Au commencement, le monde. Un jardin de fougère où se cacher. Comme on dessine du doigt le contour des feuillages sur le papier peint. Tout est docile encore. Mes orteils dessinent sur le sol des traces d'eau éphémères. J'arpente, je sais, je me méfie des feuilles coupantes. Les traces rouges, boursouflées qu'elles laisseront sur ma peau. J'ai rêvé un jour d'être une danseuse. Tu ne me crois pas, tu rigoles. J'étais si vive alors, légère. Je regardais le sable couler entre mes doigts, je léchais le chocolat aux pourtours de mes lèvres. Les fourmis affairées, ordonnées, défilantes battaient la mesure du temps à un rythme tranquille. Au commencement, le monde était en été. Il s'étalait, dolent, nous nous réfugions à l'ombre, contemplant le soleil de loin, sa chaleur écrasante. Nous étions là. Il n'y avait rien d'autre à faire que d'être là.
Après ça se complique.
Je te dirai aussi comment on rangeait les ciseaux dans le tiroir. Comment on retient sa respiration. A la volette. On enfile ses patins à roulette, on les resserre avant et on s'en va, on danse. Au commencement, on danse. On sait même s'arrêter avec le frein dessous. On rêve de la vie autre, de ce qui est à venir. On sait déjà ce qui échappe.

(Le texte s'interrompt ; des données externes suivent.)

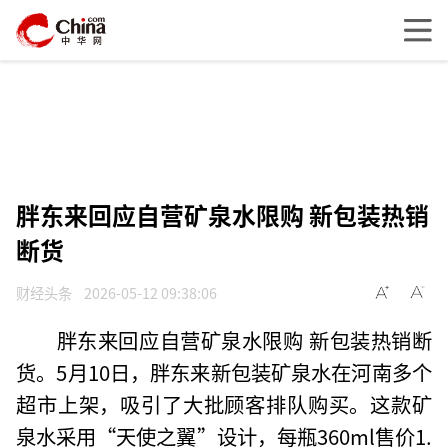
胖东来回应自营矿泉水限购 新包装热销
断货
财经头条
2026-05-12 09:38:06
胖东来回应自营矿泉水限购 新包装热销断
货。5月10日，胖东来新包装矿泉水在河南多个
超市上架，吸引了大批顾客排队购买。这款矿
泉水采用“天使之翼”设计，每瓶360ml售价1.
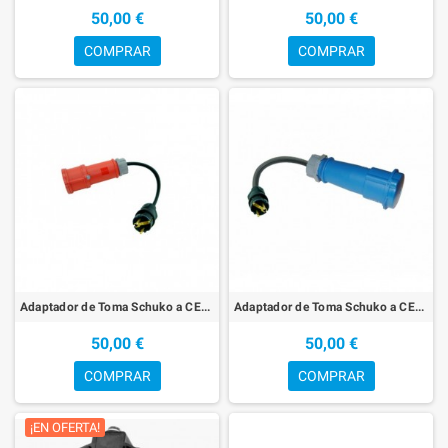
50,00 €
50,00 €
COMPRAR
COMPRAR
Adaptador de Toma Schuko a CEE CETAC trifásico de 32A
Adaptador de Toma Schuko a CEE CETAC monofásica de 32A
50,00 €
50,00 €
COMPRAR
COMPRAR
¡EN OFERTA!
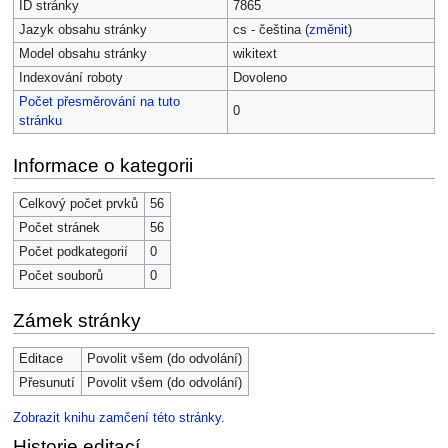
ID stránky
7865
Jazyk obsahu stránky
cs - čeština (
změnit
)
Model obsahu stránky
wikitext
Indexování roboty
Dovoleno
Počet přesměrování na tuto
0
stránku
Informace o kategorii
Celkový počet prvků
56
Počet stránek
56
Počet podkategorií
0
Počet souborů
0
Zámek stránky
Editace
Povolit všem (do odvolání)
Přesunutí
Povolit všem (do odvolání)
Zobrazit knihu zamčení této stránky.
Historie editací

Au commencement, on cherche les bras de sa mère. On ne sait plus. A la volette. On va en courant vers son père. Au commencement  il y a les mots qui passent et qui rassurent. Au commencement, le monde invente, il promet.
On glisse nos pieds dans les chaussures en plastique pour mieux marcher dans la rivière. On demande un sandwich au jambon, on écarte nos cheveux de la figure, on rit. On garde la trace solaire. Les fragments. Au commencement, le monde. Ce qui subsiste en nous. Quelques éclats. Et la vie souterraine.
Un vélo rouge, une trace de rouille sur le portail noir, un tuyau d'arrosage au sol, une balle de tennis qu'on fait rebondir contre le mur du garage en chantant, les dessins sur la bouche d'égout. Pont-A-Mousson. Une soeur qui crie pour sa poupée perdue. Les doigts qui modèlent la terre et la brillance des émaux. Les livres retournés sur la table du jardin.
Au commencement le monde, le ciel ouvert, les rituels. Les choses sont ordonnées et vastes. Le ciel si sûr. Tout se défaira pourtant. Les missels sont recouverts d'une reliure en plastique prune qui s'effiloche sous les ongles. La langue dit autre chose que ce qu'elle dit.
Au commencement le monde, sur un oranger.